“杂交水稻之父”袁隆平,帮助世界解决饥荒和贫困
Yuan Longping, Plant Scientist Who Helped Curb Famine, Dies at 90
KEITH BRADSHER
第一段
SHANGHAI — Yuan Longping, a Chinese plant scientist whose breakthroughs in developing high-yield hybrid strains of rice helped to alleviate famine and poverty across much of Asia and Africa, died on Saturday in Changsha, China. He was 90.
His research made him a national hero and a symbol of dogged scientific pursuit in China. His death triggered messages of grief across the country, where Mr. Yuan — slight, elfin-featured and wizened in old age — was a celebrity. Hundreds left flowers at the funeral home where his body was being kept.
Mr. Yuan made two major discoveries in hybrid rice cultivation. Those discoveries in the early 1970s, together with breakthroughs in wheat cultivation in the 1950s and 1960s by Norman Borlaug, an American plant scientist, helped create the Green Revolution of steeply rising harvests and an end to famine in most of the world.
By 1970, Mr. Yuan was growing frustrated with his halting progress in creating more productive rice crops. He hit upon a shift in strategy: search for wild varieties across remote areas of China for more promising genetic material.
A breakthrough came when Mr. Yuan's team came upon a stretch of wild rice near a rail line on Hainan Island in southernmost China. The following year, Mr. Yuan separately published a research paper in China that explained how genetic material from wild rice could be transferred into commercial strains.
Once the wild rice's genetic material was added, the world's heavily inbred commercial rice strains could be hybridized with ease to produce big gains in crop output.
As Mr. Yuan and his ever-growing teams of rice experts introduced hybrid strains across Asia and Africa, they also taught farmers a wide range of advanced rice-growing techniques that produced further gains.
Steeply rising yields helped to make famines a distant memory in most rice-growing countries. He saved a lot — a lot — of lives.
第二段
Xu Zhihong, a former president of Peking University and a longtime professor of life sciences there, said that Mr. Yuan's underlying talent was always clear: He paid minute attention to rice plants and how they grew.
Mr.
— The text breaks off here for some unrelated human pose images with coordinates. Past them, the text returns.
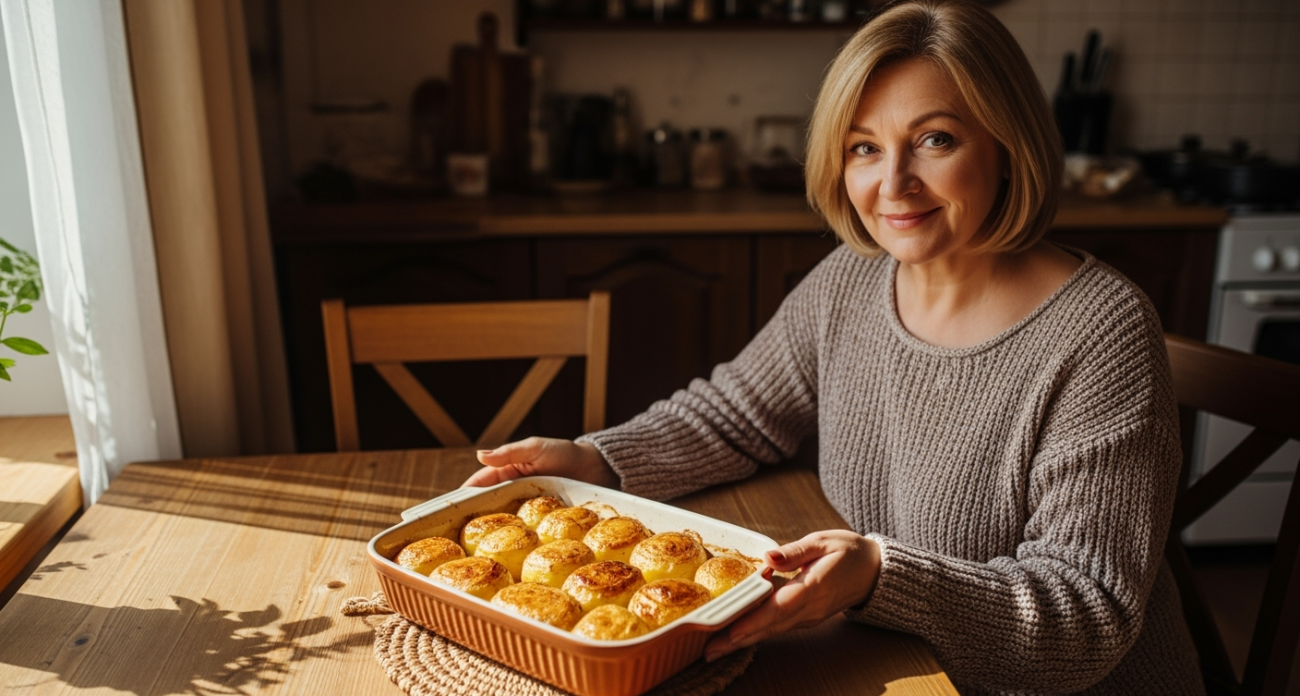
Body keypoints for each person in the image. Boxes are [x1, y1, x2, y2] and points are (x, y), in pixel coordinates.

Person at [465, 1, 1204, 693]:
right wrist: (595, 460)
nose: (894, 183)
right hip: (895, 657)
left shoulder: (1100, 332)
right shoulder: (853, 277)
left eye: (936, 140)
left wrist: (881, 575)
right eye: (864, 148)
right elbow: (736, 413)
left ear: (1009, 147)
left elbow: (1086, 614)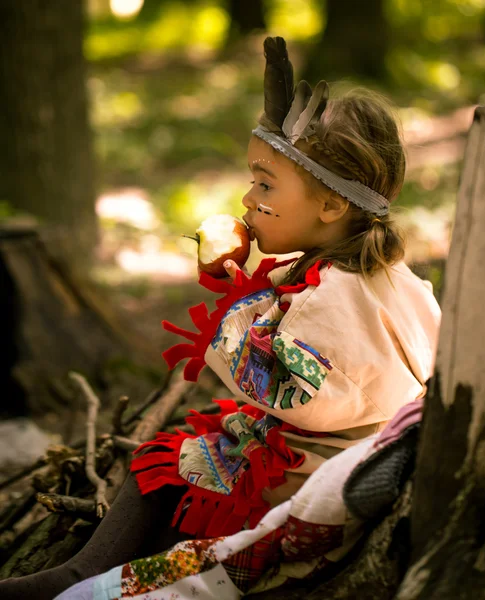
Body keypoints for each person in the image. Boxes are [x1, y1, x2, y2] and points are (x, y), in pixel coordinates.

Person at [0, 36, 441, 599]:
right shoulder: (388, 276)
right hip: (350, 444)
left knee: (163, 462)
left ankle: (80, 578)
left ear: (331, 205)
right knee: (195, 438)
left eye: (265, 184)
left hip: (314, 466)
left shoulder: (329, 296)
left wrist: (236, 305)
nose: (247, 199)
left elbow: (300, 394)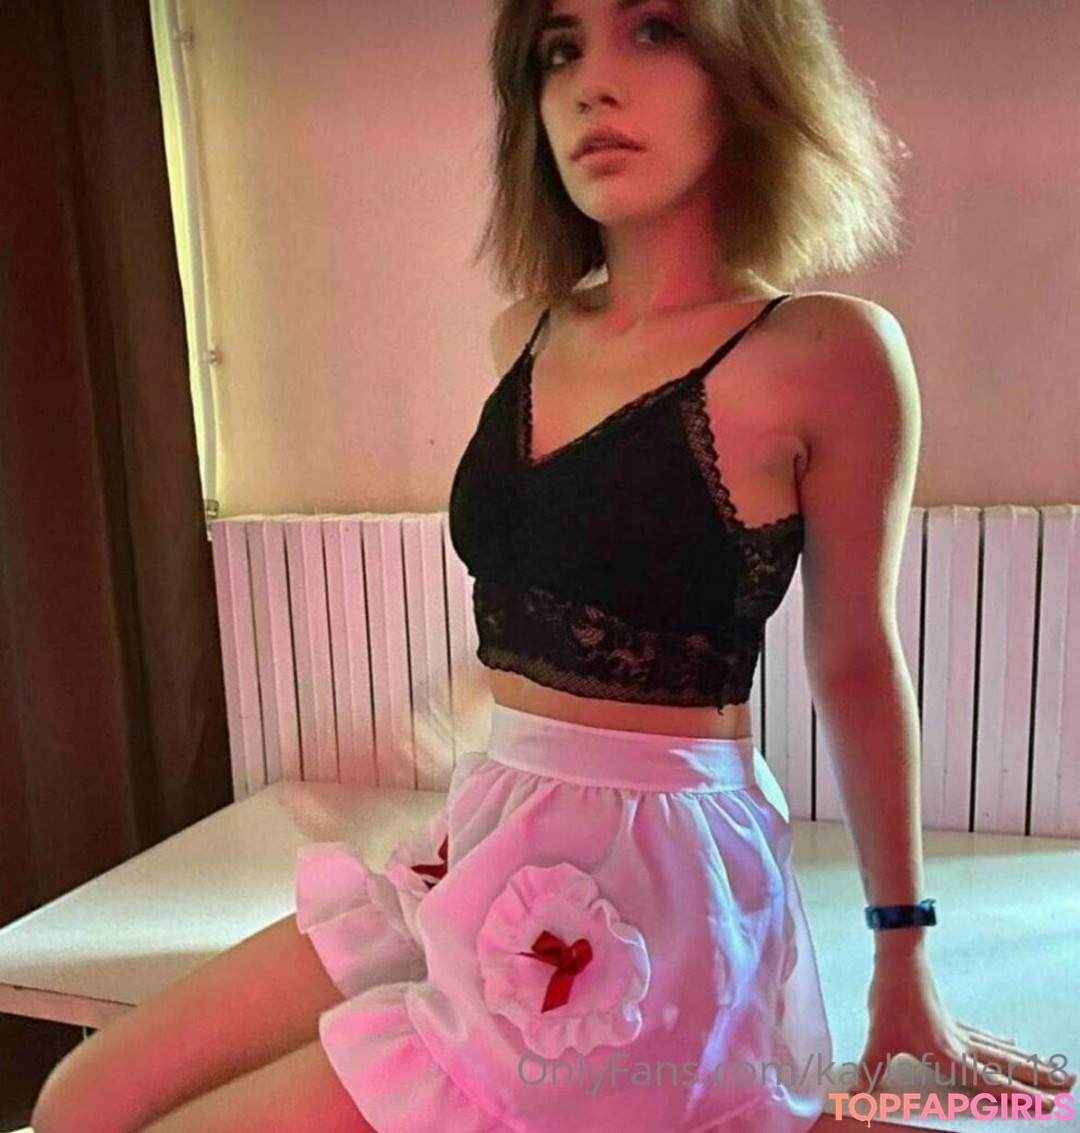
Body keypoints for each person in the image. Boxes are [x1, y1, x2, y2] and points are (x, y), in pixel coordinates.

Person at [32, 1, 1074, 1131]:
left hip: (646, 881)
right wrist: (439, 718)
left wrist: (902, 956)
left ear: (750, 70)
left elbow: (857, 660)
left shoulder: (827, 352)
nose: (590, 84)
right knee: (80, 1097)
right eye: (559, 49)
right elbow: (564, 594)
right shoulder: (526, 334)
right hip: (487, 830)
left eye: (655, 30)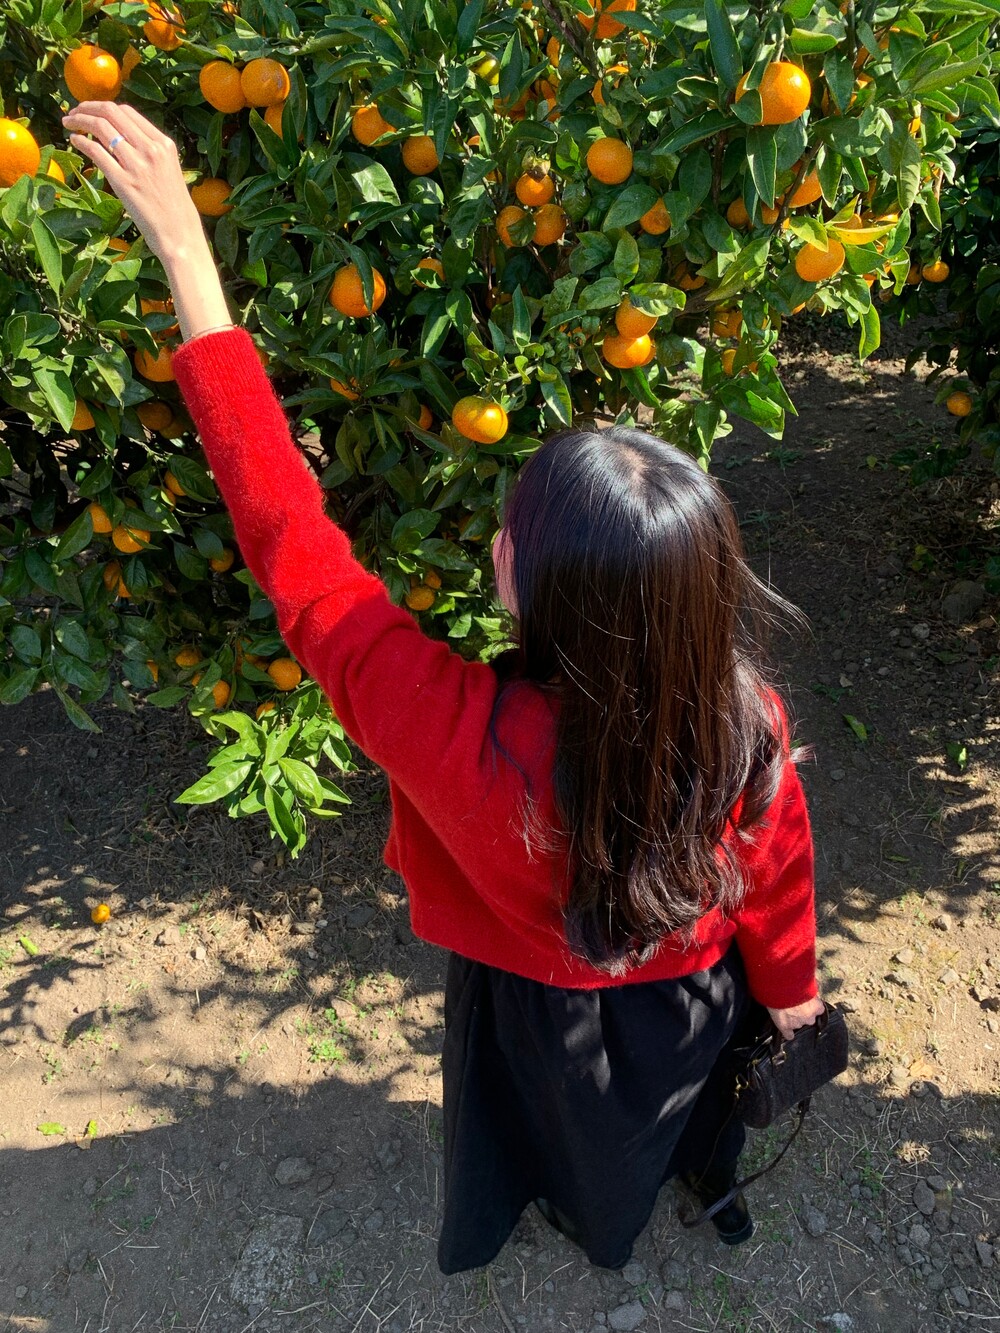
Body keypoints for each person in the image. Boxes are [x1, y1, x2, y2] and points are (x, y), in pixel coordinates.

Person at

Yuan also had an enormous effect on Chinese agriculture because he was a good mentor and a strong leader of teams, the botanists agreed. So Mr. Yuan ended up playing a far larger role than if he had confined himself to laboratory work and writing papers.
第三段
After his discoveries in the early 1970s, Mr. Yuan became a strong advocate for sharing his breakthroughs internationally instead of using them to achieve Chinese dominance in rice production.
In recent decades, the Communist Party came to celebrate Mr. Yuan as a model scientist: patriotic, dedicated to solving practical problems, and relentlessly hard-working even in old age. At 77, he even carried the Olympic torch near Changsha for a segment of its route to the Beijing Olympics in 2008.
"There's no secret to it, my experience can be summed in four words: knowledge, sweat, inspiration and opportunity," Mr. Yuan said in a video message last year encouraging young Chinese to go into science. In English, he quoted the scientist Louis Pasteur: "Chance favors the prepared mind."